FUNÉRAILLES DE M. LE MARQUIS DE PASTORET
DISCOURS DE M. ROGER,
DIRECTEUR DE L’ACADÉMIE
PRONONCÉ AUX FUNERAILLES
DE M. LE MARQUIS DE PASTORET,
Le 1er octobre 1840
Messieurs,
Si, à la suite d’une cérémonie religieuse, il peut être permis de faire entendre sur une tombe d’autres paroles que celles de l’Église, c’est, nous le croyons, sur la tombe de l’homme de bien dont la perte est aujourd’hui justement déplorée par trois Académies, par tous les esprits élevés, par tous les cœurs fidèles aux lois du devoir et de l’honneur, par les gens de lettres dont il fut l’appui, par les pauvres dont il fut quarante ans l’administrateur et le père, par la société française tout entière, que ses exemples et ses ouvrages ont si longtemps éclairée et raffermie au milieu de nos erreurs et de nos discordes civiles.
Mais, hélas ! quelle faible voix est appelée aujourd’hui à faire l’éloge de M. de Pastoret au nom de l’Académie française ! La douleur qui m’oppresse, l’aspect des lieux où je parle, tout redouble ma crainte et le sentiment de mon insuffisance.
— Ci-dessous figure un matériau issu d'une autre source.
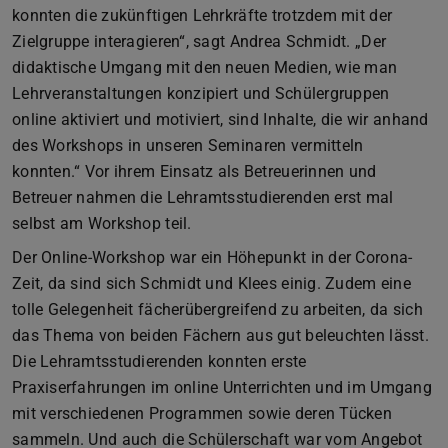
konnten die zukünftigen Lehrkräfte trotzdem mit der
Zielgruppe interagieren“, sagt Andrea Schmidt. „Der
didaktische Umgang mit den neuen Medien, wie man
Lehrveranstaltungen konzipiert und Schülergruppen
online aktiviert und motiviert, sind Inhalte, die wir anhand
des Workshops in unseren Seminaren vermitteln
konnten.“ Vor ihrem Einsatz als Betreuerinnen und
Betreuer nahmen die Lehramtsstudierenden erst mal
selbst am Workshop teil.
Der Online-Workshop war ein Höhepunkt in der Corona-
Zeit, da sind sich Schmidt und Klees einig. Zudem eine
tolle Gelegenheit fächerübergreifend zu arbeiten, da sich
das Thema von beiden Fächern aus gut beleuchten lässt.
Die Lehramtsstudierenden konnten erste
Praxiserfahrungen im online Unterrichten und im Umgang
mit verschiedenen Programmen sowie deren Tücken
sammeln. Und auch die Schülerschaft war vom Angebot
Je laisse donc à des voix plus fermes et plus habiles que la mienne le soin de louer en lui le publiciste profond, le savant professeur du Collège de France, l’écrivain fécond et moral à qui nous devons le Traité des lois pénales qui obtint, en 1790, le prix accordé par l’Académie française à l’ouvrage le plus utile aux mœurs, et l’Histoire de la législation, histoire où le vénérable vieillard, parvenu par ses travaux et par ses vertus au siége de l’Hôpital et de d’Aguesseau, conseille, encourage et bénit d’une manière si touchante notre jeunesse studieuse. Je ne suivrai pas non plus M. de Pastoret dans les détails, même les plus honorables et les plus doux à raconter, de sa vie ou privée, ou publique. Je n’apprendrais rien à personne en disant qu’il fut l’époux et le père le meilleur et le plus tendre ; les nobles sentiments de sa famille l’ont d’ailleurs assez récompensé de ce mérite, si c’en est un. Je n’ai, enfin, ni le temps, ni la volonté de m’étendre sur sa conduite politique à la cour des aides, à l’assemblée législative, au conseil des Cinq-Cents, où la proscription du 18 fructidor vint le frapper, pour y avoir défendu les prêtres insermentés, les réfugiés de Toulon, la sainteté du domicile, la liberté des cultes, la liberté de la presse et l’indépendance du pouvoir judiciaire, contre la tyrannie du Directoire. Remarquons toutefois que, si le courage des hommes politiques diminue ordinairement avec l’âge, l’âge a produit sur M. de Pastoret un effet tout contraire. Il s’est élevé et fortifié en vieillissant. Il a aussi mieux choisi le terrain du combat. Jeune, il a honoré sa vie en défendant les libertés du peuple ; vieux, il s’est dévoué noblement aux intérêts de la royauté, non pas seulement de la royauté sur le trône, mais de la royauté dans l’exil. Pourquoi même ne le dirais-je pas ? la dignité de chancelier de France l’avait comblé de joie. Eh bien, cette joie fut surpassée encore par la tutelle des princes exilés.
De tous les emplois dont M. de Pastoret fut honoré sous la restauration, un seul lui inspirait des regrets, c’était sa place dans le conseil général des hospices. Rien de plus simple que ces regrets pour quiconque a connu son ingénieuse et infatigable charité, qui n’avait peut-être d’égale que celle de madame de Pastoret. Mais par quel incroyable délire lui a-t-on ravi cet emploi ?
La fin de M. de Pastoret a été digne de sa vie. Il est mort en chrétien, après avoir reçu les consolations de cette religion dont il avait toujours révéré les doctrines et défendu les ministres.